◆ EXERCISE BRIEF:
Pictures aside, copy every record word for word.

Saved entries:
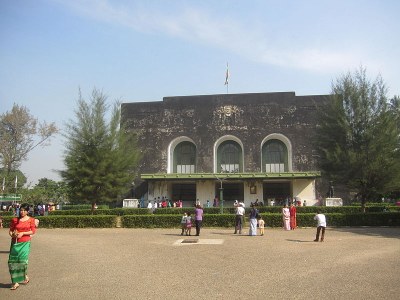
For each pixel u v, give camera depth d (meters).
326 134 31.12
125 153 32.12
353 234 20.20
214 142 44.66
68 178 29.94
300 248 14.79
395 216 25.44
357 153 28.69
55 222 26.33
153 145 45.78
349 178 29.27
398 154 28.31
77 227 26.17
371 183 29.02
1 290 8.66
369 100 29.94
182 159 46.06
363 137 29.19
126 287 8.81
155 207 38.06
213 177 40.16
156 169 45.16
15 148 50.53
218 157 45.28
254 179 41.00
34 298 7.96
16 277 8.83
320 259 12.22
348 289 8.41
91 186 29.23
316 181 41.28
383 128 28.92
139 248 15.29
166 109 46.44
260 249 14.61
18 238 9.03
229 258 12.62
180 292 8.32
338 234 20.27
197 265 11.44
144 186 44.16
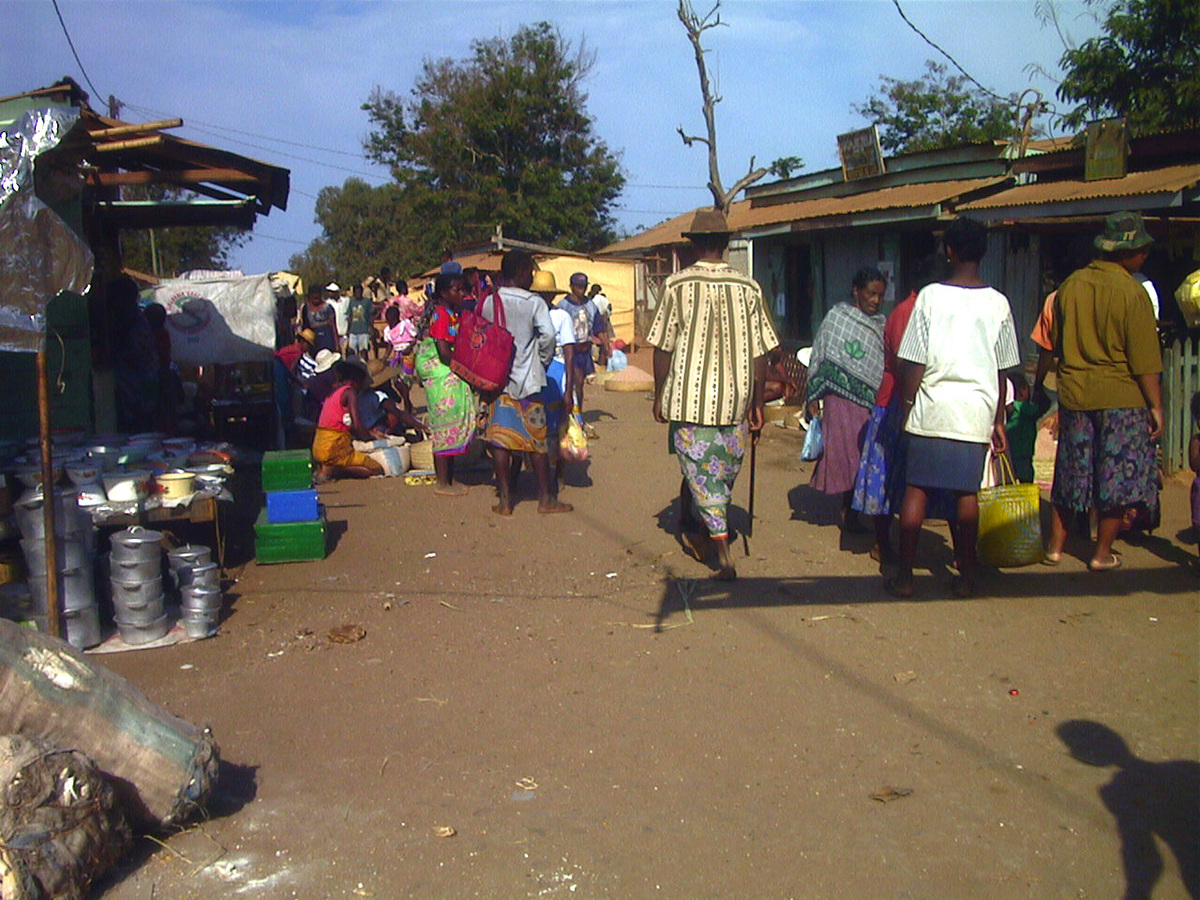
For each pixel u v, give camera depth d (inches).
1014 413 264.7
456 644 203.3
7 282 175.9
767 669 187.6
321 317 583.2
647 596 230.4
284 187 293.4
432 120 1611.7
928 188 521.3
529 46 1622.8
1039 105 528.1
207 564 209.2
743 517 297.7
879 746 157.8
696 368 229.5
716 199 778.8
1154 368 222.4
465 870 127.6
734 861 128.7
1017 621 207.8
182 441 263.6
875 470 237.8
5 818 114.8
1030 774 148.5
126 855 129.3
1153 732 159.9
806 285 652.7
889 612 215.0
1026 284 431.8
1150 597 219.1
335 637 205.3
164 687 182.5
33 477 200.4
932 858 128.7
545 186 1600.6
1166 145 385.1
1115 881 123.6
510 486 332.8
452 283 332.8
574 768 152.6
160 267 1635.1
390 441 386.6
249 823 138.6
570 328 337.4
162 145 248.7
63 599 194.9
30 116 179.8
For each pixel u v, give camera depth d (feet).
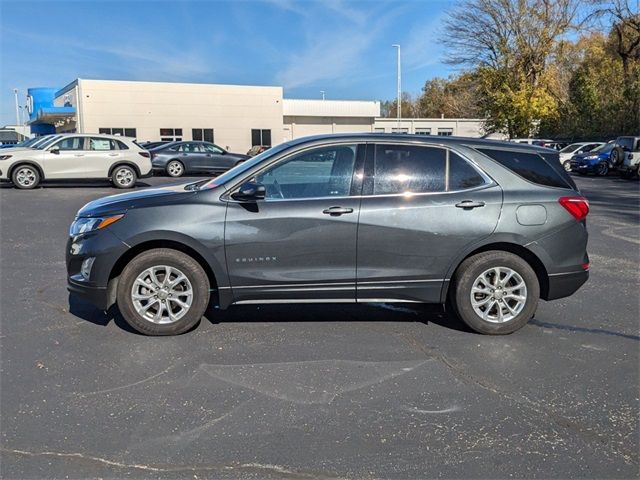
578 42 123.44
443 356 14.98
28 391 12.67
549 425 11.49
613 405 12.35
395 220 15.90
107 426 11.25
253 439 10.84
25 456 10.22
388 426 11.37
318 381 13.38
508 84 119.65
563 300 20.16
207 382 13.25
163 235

◆ RESPONSE TO THIS EXERCISE:
For each pixel u v, give camera depth d (meters).
326 134 31.12
125 153 32.12
353 234 20.20
214 142 44.66
68 178 29.94
300 248 14.79
395 216 25.44
357 153 28.69
55 222 26.33
153 145 45.78
349 178 29.27
398 154 28.31
77 227 26.17
371 183 29.02
1 290 8.66
369 100 29.94
182 159 46.06
363 137 29.19
126 287 8.81
155 207 38.06
213 177 40.16
156 169 45.16
15 148 50.53
218 157 45.28
254 179 41.00
34 298 7.96
16 277 8.83
320 259 12.22
348 289 8.41
91 186 29.23
316 181 41.28
383 128 28.92
139 248 15.29
166 109 46.44
260 249 14.61
18 238 9.03
229 258 12.62
180 292 8.32
338 234 20.27
197 265 11.44
144 186 44.16
For each pixel u v, give camera depth d (inches).
1014 413 264.7
456 644 203.3
7 282 175.9
767 669 187.6
321 317 583.2
647 596 230.4
284 187 293.4
432 120 1611.7
928 188 521.3
529 46 1622.8
1039 105 528.1
207 564 209.2
743 517 297.7
879 746 157.8
696 368 229.5
716 199 778.8
1154 368 222.4
465 870 127.6
734 861 128.7
1017 621 207.8
182 441 263.6
875 470 237.8
5 818 114.8
1030 774 148.5
126 855 129.3
1153 732 159.9
806 285 652.7
889 612 215.0
1026 284 431.8
1150 597 219.1
335 637 205.3
164 687 182.5
33 477 200.4
932 858 128.7
545 186 1600.6
1166 145 385.1
1115 881 123.6
510 486 332.8
452 283 332.8
574 768 152.6
160 267 1635.1
390 441 386.6
249 823 138.6
570 328 337.4
162 145 248.7
63 599 194.9
30 116 179.8
For each pixel u v, give camera depth d (feet).
578 42 123.44
443 356 14.98
28 391 12.67
549 425 11.49
613 405 12.35
395 220 15.90
107 426 11.25
253 439 10.84
25 456 10.22
388 426 11.37
318 381 13.38
508 84 119.65
563 300 20.16
207 382 13.25
163 235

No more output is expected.